AMID the continuing decimation of the textiles industry as 1,900 UK jobs go in the break-up of the giant Coats Viyella group and another 3,000 are up for sale as buyers are sought for their firms, let us hope that the shock waves that reach East Lancashire are minimised.

For caught up in this upheaval are more than 400 East Lancashire workers employed in the group's home furnishings division Dorma factory at Burnley and the Albert Hartley mill in Barnoldswick.

Their jobs are pitched into inevitable uncertainty as the division is among those that Coats Viyella is selling as it offloads operations and falls back on its thread-making core.

But worrying as all this is for the Dorma and Hartley employees, their firms are far from threadbare outfits. The home furnishings division's operations and brands are understood to be profitable and should attract buyers.

For the security of the East Lancashire workers and the continuity of the business that provides their jobs, there should be a swift and seamless transfer to new owners -- and we believe there are good prospects of this.

And while our region may have been hit by severe jobs blows this year, particularly in the manufacturing sector, it has also experienced boosts in the other direction -- as we saw only this week with the announcement of 130 new jobs being created in Rossendale by the booming Etiquette suit-hire business and today by the 'rescue' of 60 jobs that were destined to be lost in the closure of the Leoni Wiring Systems factory in Accrington.
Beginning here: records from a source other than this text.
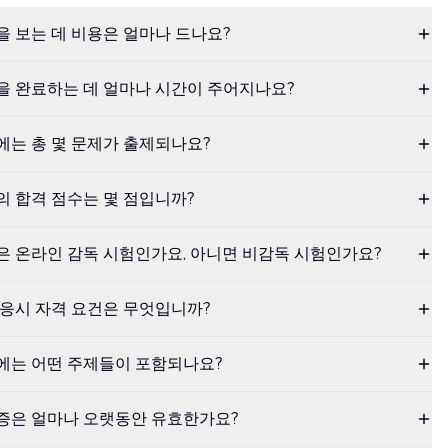
 시험을 보는 데 비용은 얼마나 드나요?
1 시험을 완료하는 데 얼마나 시간이 주어지나요?
 시험에는 총 몇 문제가 출제되나요?
 시험의 합격 점수는 몇 점입니까?
1 시험은 온라인 감독 시험인가요, 아니면 비감독 시험인가요?
 시험 응시 자격 요건은 무엇입니까?
 시험에는 어떤 주제들이 포함되나요?
1 자격증은 얼마나 오랫동안 유효한가요?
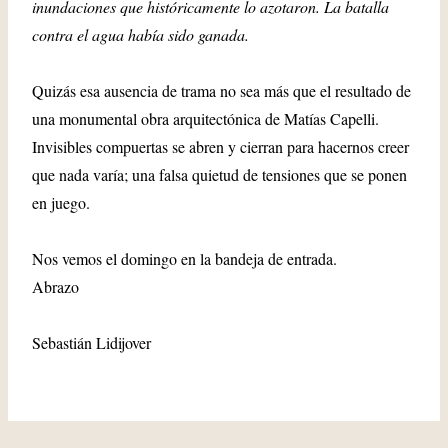
inundaciones que históricamente lo azotaron. La batalla
contra el agua había sido ganada.
Quizás esa ausencia de trama no sea más que el resultado de
una monumental obra arquitectónica de Matías Capelli.
Invisibles compuertas se abren y cierran para hacernos creer
que nada varía; una falsa quietud de tensiones que se ponen
en juego.
Nos vemos el domingo en la bandeja de entrada.
Abrazo
Sebastián Lidijover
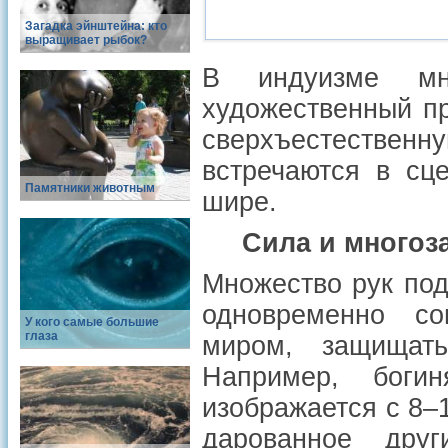
Загадка эйнштейна: кто
выращивает рыбок?
В индуизме мн
художественный п
сверхъестествен
встречаются в сц
Памятники животным
шире.
Сила и многоз
Множество рук под
одновременно со
У кого самые большие
глаза
миром, защищат
Например, боги
изображается с 8–
дарованное друг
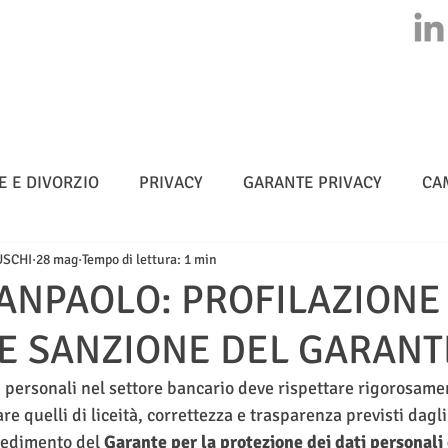
HOME
CHI SIAMO
ATTIVITA'
CLASS ACTION
NEWS
E E DIVORZIO
PRIVACY
GARANTE PRIVACY
CA
USCHI
28 mag
Tempo di lettura: 1 min
MULTE
CYBERSICUREZZA - NIS 2
METADATI
SANPAOLO: PROFILAZIONE
 E SANZIONE DEL GARANT
TELLIGENZA ARTIFICIALE
i personali nel settore bancario deve rispettare rigorosamen
are quelli di liceità, correttezza e trasparenza previsti dagli
vedimento del 
Garante per la protezione dei dati personali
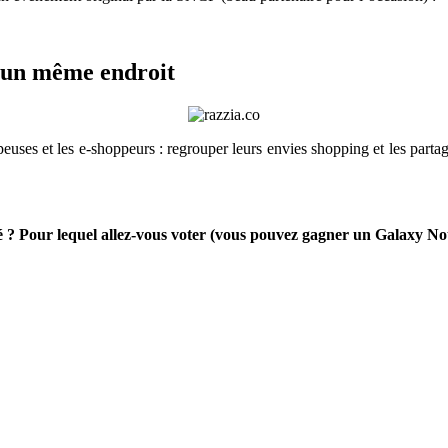
s un même endroit
uses et les e-shoppeurs : regrouper leurs envies shopping et les partager
ré ? Pour lequel allez-vous voter (vous pouvez gagner un Galaxy No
The trend, then, is not all gloom, but one of comebacks amid setbacks.

It is a process which we believe the government should encourage with real regional aid for industry and business in areas like East Lancashire which are taking a lot of the blows from the cutbacks in manufacturing.

Meantime, we believe it is a trend that the Burnley and Barnoldswick workers caught up in the Coats Viyella shake-out can firmly hope to join in any case -- but the sooner, the better.